Bunun üzerine HDP milletvekilleri ile Metiner arasında sözlü tartışma yaşandı.

AK Parti olarak her türlü işkence ve kötü muamele konusunda son derece duyarlı olduklarını ve hiçbir iddiayı görmezden gelmeyeceklerini bildiren Metiner, "Ama FETÖ'cü teröristlerin bu yöndeki kara propagandalarına da asla teslim olmayacağız. Uluslararası camiada algı operasyonlarına asla teslim olmayacağız. Ben, FETÖ'cülere içeride, gözaltında işkence yapıldığı kanaatinde değilim. Ne sağlık raporları, ne de bir başka belge söz konusu değil." diye konuştu.

Metiner, "Çünkü biliyorum ki asla, asla onlara işkence yapılmadı. Yakalanma esnasındaki arbede sürecinde yediği tekme tokatlarla ben ilgili değilim. Ben olsaydım, ben de aynı şeyi yapardım, fazlasıyla yapardım. Savaş hukuku geçerlidir, darbecilere karşı direnme meşrudur." dedi.

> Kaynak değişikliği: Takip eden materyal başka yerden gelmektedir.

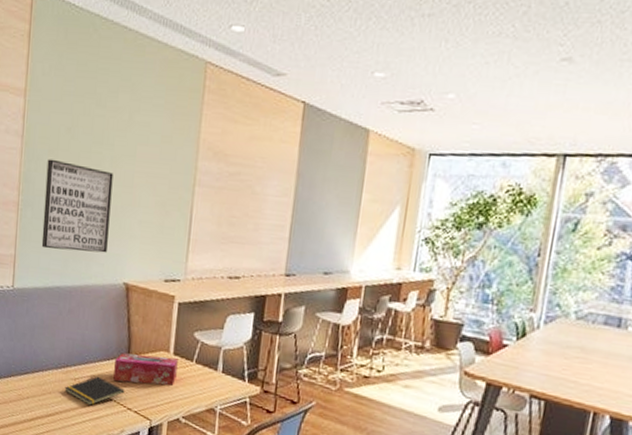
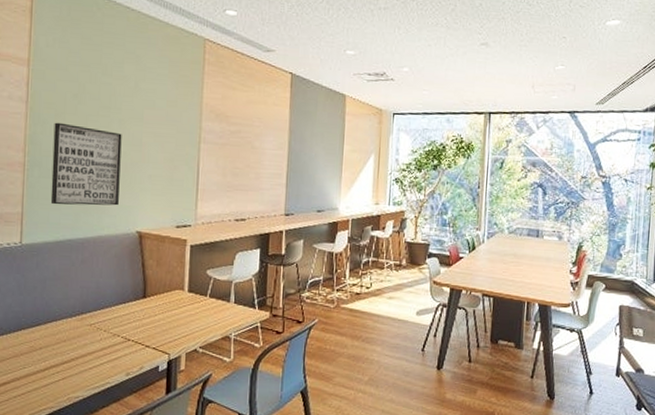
notepad: present [64,376,125,406] -> none [80,319,142,348]
tissue box: present [113,353,178,386] -> none [130,294,193,322]

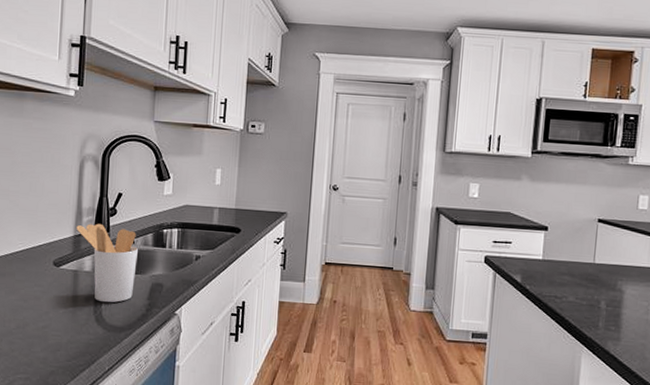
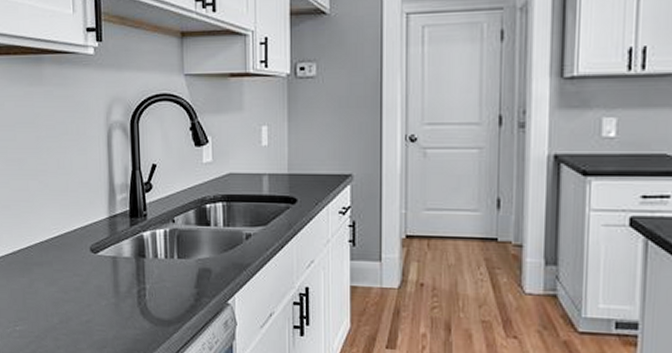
utensil holder: present [76,223,139,303] -> none [110,201,181,293]

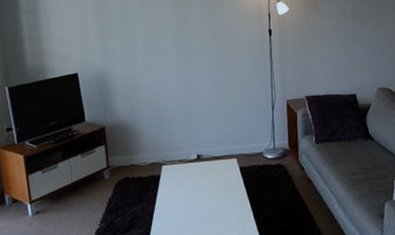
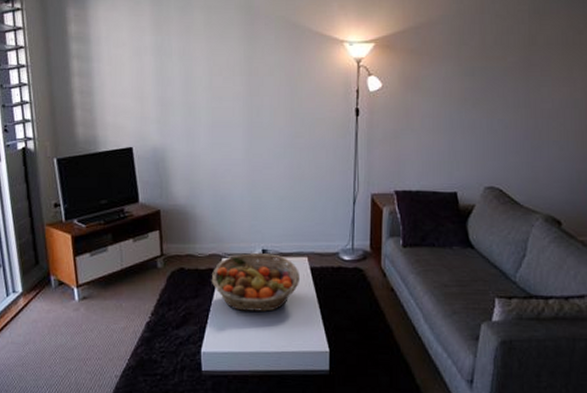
fruit basket: none [153,158,232,211] -> present [211,253,301,312]

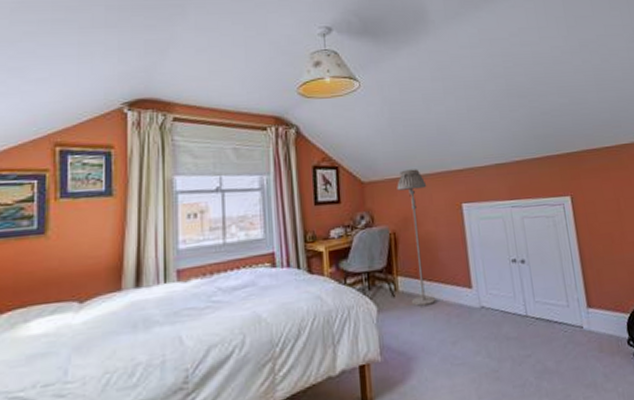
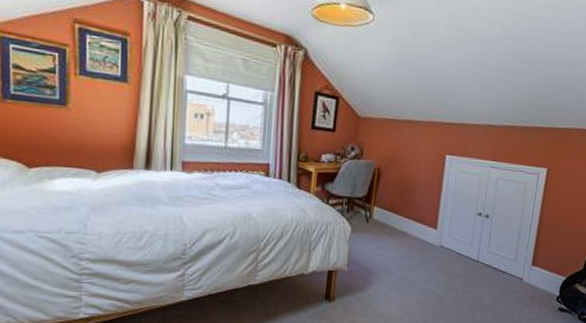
floor lamp: present [397,169,436,306] -> none [382,113,418,235]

Bu sözler üzerine toplantıyı terk eden HDP Kars Milletvekili Ayhan Bilgen ile Metiner arasında sözlü tartışma yaşandı.

Metiner, Bilgen'e yönelik "Murat Karayılan tarafından tehdit edilen milletvekilleri var. Niye savunmuyorsun? Siyasiler öldürülüyor, niye savunmuyorsun? Hadi oradan Fetöseverler." diye konuştu.

HDP milletvekilleri de Metiner'e bu sözleri dolayısıyla tepki gösterdi.

HDP milletvekilleri Özkan ve Ayşe Acar Başaran da Bilgen'in ardından toplantıyı terk etti.

Bunun üzerine Metiner, "Siz gidin. Kandil'e kadar yolunuz var." ifadesini kullandı.

Özkan ve Başaran, bir süre sonra toplantıya yeniden katıldı.